You proposed a safeguard plan for Costa Rica’s vulnerable markets, which China turned down. How would it have worked?
There has to be some kind of mechanism to protect the country’s sensitive sectors. We proposed having a mechanism which would involve raising tariffs (on a particular product) if there was a significant increase in imports (of the product). Obviously China said they prefer not to have any instruments in place that would restrict commerce, but they knew they had to understand the sensitivities that exist in this country.
Has China made a satisfactory counterproposal in this regard?
Well, it’s still on the negotiating table. We have some other ideas we plan to present, because the important thing is ultimately clarifying that the sensitive sectors are protected.
What are the sensitive sectors? Several sectors have expressed sensitivity, (including) rice growers, textiles, metalwork, plastic products. The idea is to continue working with them to find the best outcome that allows them to feel better about these negotiations.

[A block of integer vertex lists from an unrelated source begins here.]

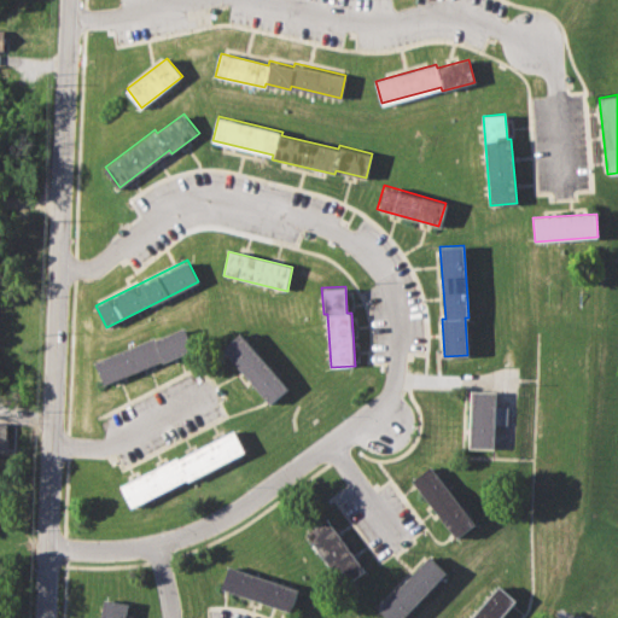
[(94,362),(184,325),(193,349),(104,385),(94,362)]
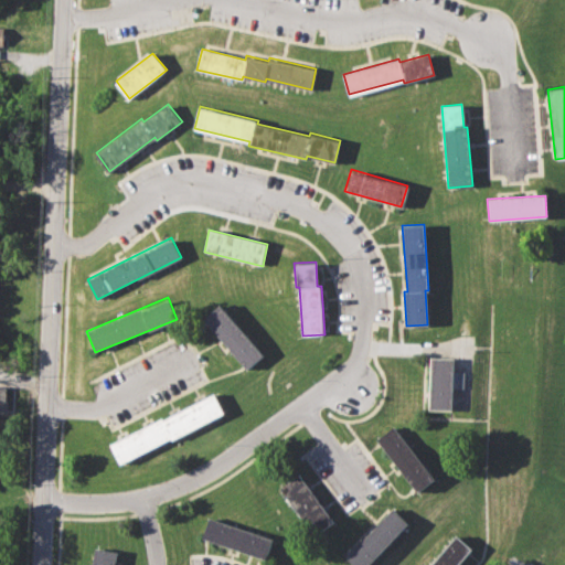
[(201,316),(219,301),(263,354),(246,370),(201,316)]
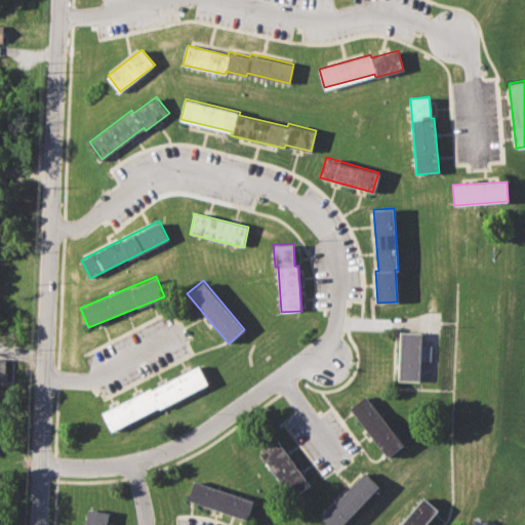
[(399,332),(420,332),(419,379),(399,379),(399,332)]
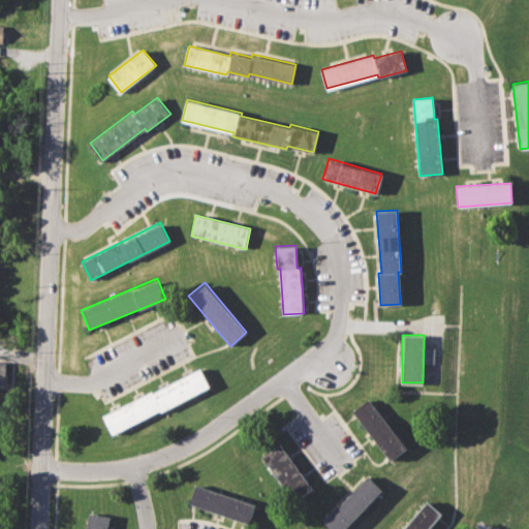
[(103,415),(151,390),(153,393),(199,368),(210,387),(161,413),(159,410),(114,434),(103,415)]
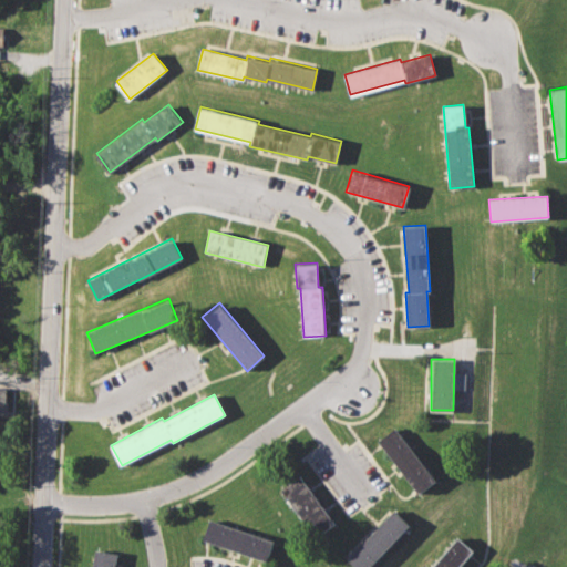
[(378,440),(395,425),(439,480),(421,494),(378,440)]
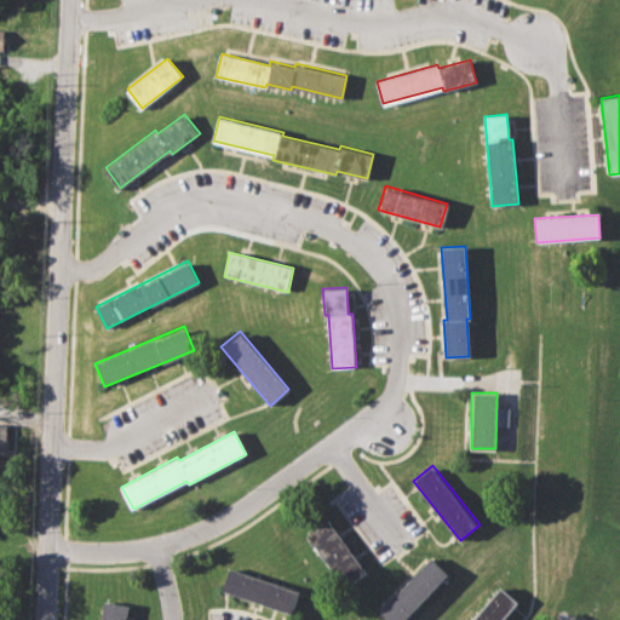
[(306,534),(328,520),(367,572),(345,587),(306,534)]
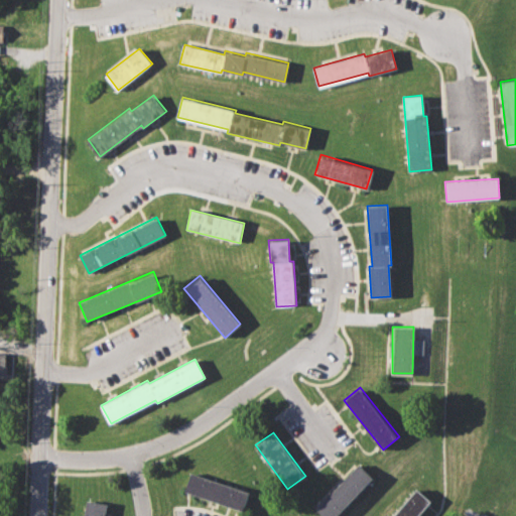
[(324,515),(315,508),(359,463),(373,477),(336,515),(324,515)]
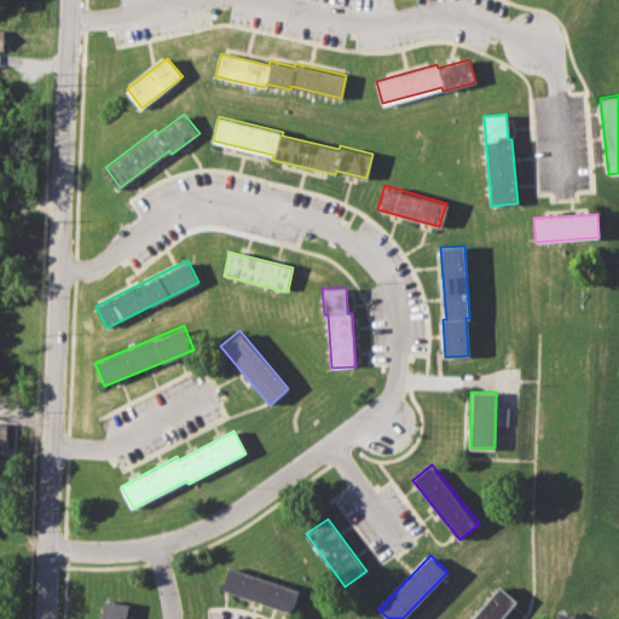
[(229,566),(299,590),(291,612),(221,589),(229,566)]
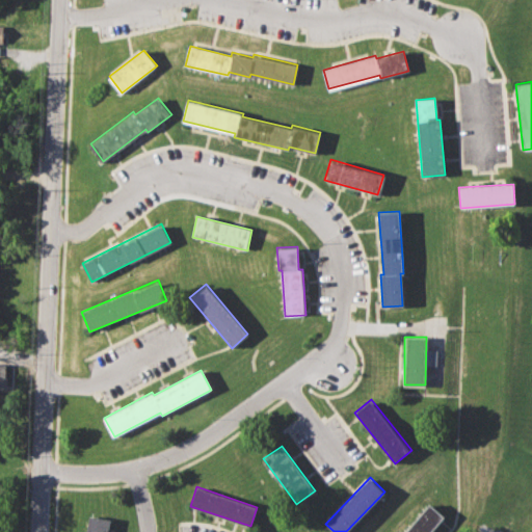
[(402,531),(429,502),(446,515),(430,531),(402,531)]
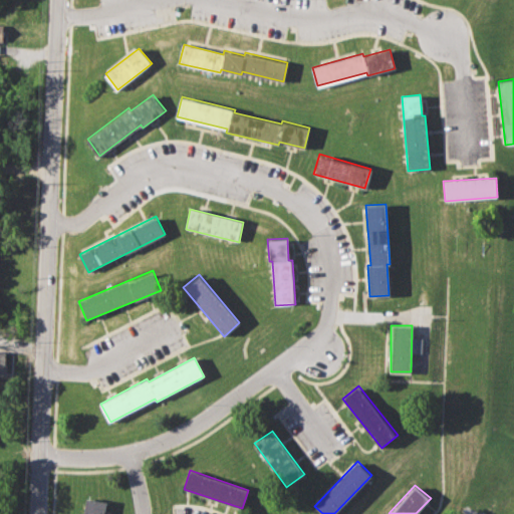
[(82,513),(85,498),(106,502),(103,513),(82,513)]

How much of the national market have you proposed to open to free trade with China?
On the table is an offering of 78 percent of tariff lines for up to 10 years. China has proposed 94 percent.
Why the disparity?
There are different negotiation styles. By the end of the process we’ll have similar percentages. Costa Rica carried out a widereaching consultation process with the sectors of production. We’ve had many meetings with them and we will continue holding conversations with them.
How will you proceed when important industries have publicly stated they reject this FTA?
In every negotiation there are sectors that feel concerns, and that’s been expressed. I think that’s natural. What’s important is for them to approach the (government) ministries and together we’ll talk about the best alternatives for each of their products.
How many rounds do you expect the talks to take?
Six negotiation rounds. The goal is still to finish by the end of this year.
What’s the next step?
Before the next round in Beijing, we’ll be making a new offer in goods and services, depending on the outcome of conversations with the different sectors of production. I’m certain we will present a better offer.
China has pressed Costa Rica to up its ante to 90 percent. Is that feasible?
We’ve discussed (going up to) 90 percent but that figure will depend on the negotiations. (Ninety percent) is the objective but first we’re going to have to continue talking with the sectors.